THE TASK:
Copy out every line from the records that includes "Please".

** AVAILABLE RECORDS follows **

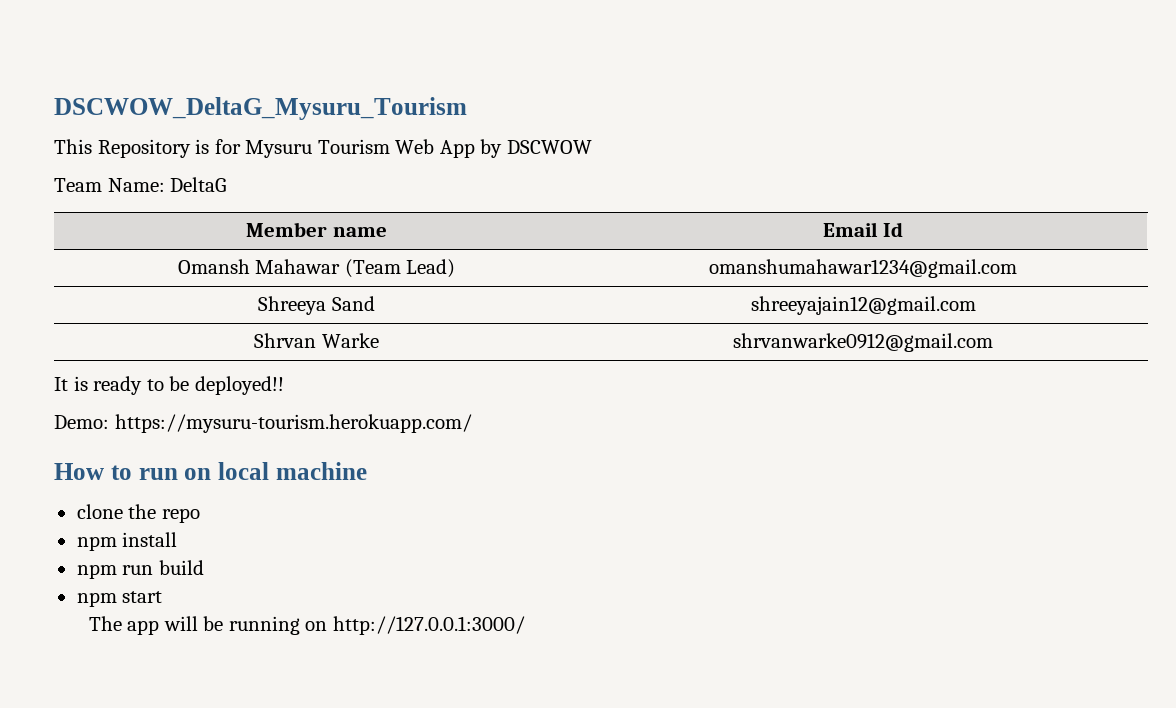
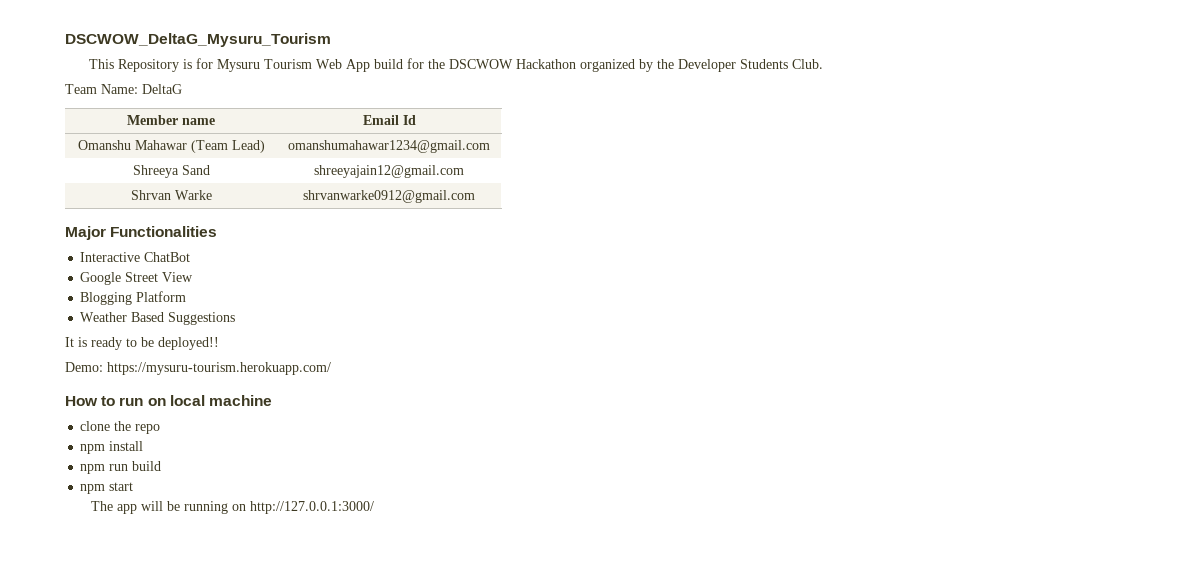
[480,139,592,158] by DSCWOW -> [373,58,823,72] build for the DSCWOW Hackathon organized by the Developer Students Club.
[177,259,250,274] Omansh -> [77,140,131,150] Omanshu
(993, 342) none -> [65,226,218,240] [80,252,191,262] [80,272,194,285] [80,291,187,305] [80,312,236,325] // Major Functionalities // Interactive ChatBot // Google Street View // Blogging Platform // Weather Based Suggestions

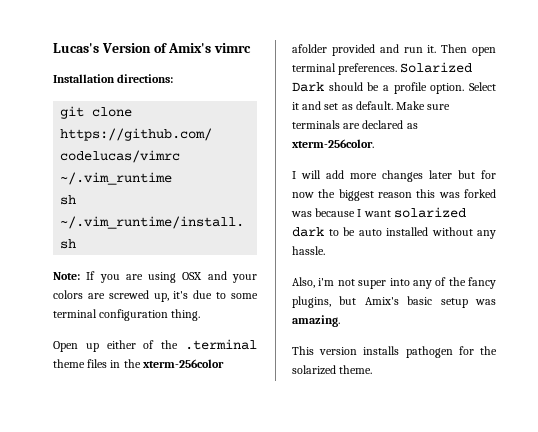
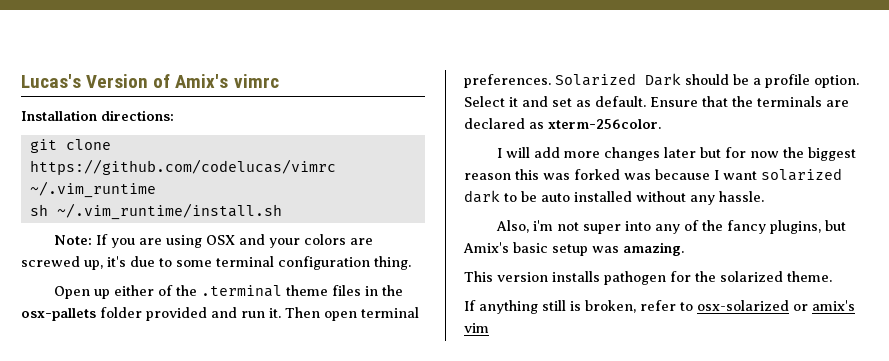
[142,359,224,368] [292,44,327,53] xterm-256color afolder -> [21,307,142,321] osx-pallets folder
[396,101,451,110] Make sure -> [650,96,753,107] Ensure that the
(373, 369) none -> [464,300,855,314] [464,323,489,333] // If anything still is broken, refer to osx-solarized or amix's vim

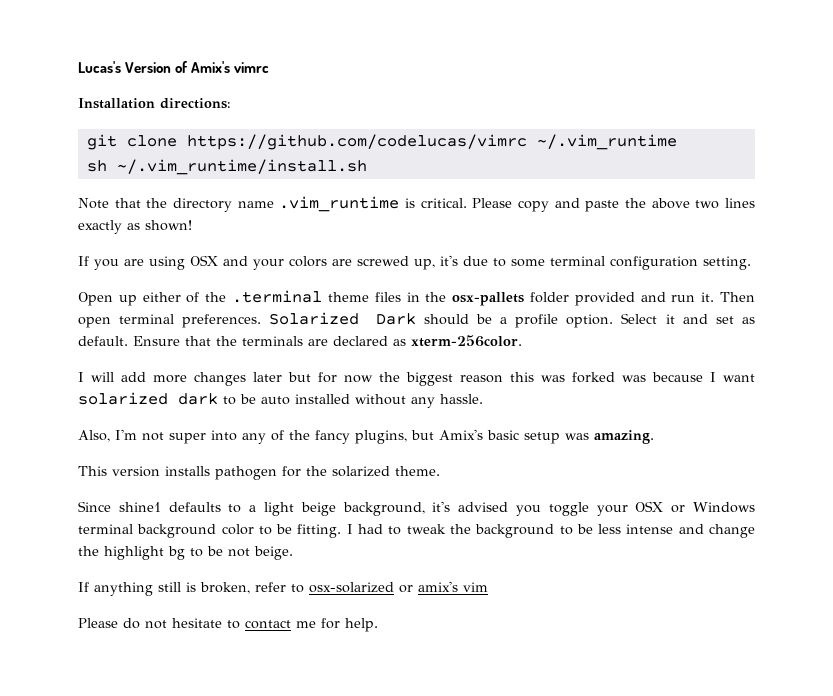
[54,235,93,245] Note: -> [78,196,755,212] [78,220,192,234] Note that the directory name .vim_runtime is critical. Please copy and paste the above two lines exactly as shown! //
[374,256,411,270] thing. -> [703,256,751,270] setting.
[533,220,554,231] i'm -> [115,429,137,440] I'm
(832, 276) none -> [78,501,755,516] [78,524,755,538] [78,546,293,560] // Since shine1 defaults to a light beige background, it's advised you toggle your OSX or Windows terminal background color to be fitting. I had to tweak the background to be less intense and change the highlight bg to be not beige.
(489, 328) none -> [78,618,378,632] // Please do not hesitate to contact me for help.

** End of AVAILABLE RECORDS **

ANSWER SECTION:
[54,235,93,245] Note: -> [78,196,755,212] [78,220,192,234] Note that the directory name .vim_runtime is critical. Please copy and paste the above two lines exactly as shown! //
(489, 328) none -> [78,618,378,632] // Please do not hesitate to contact me for help.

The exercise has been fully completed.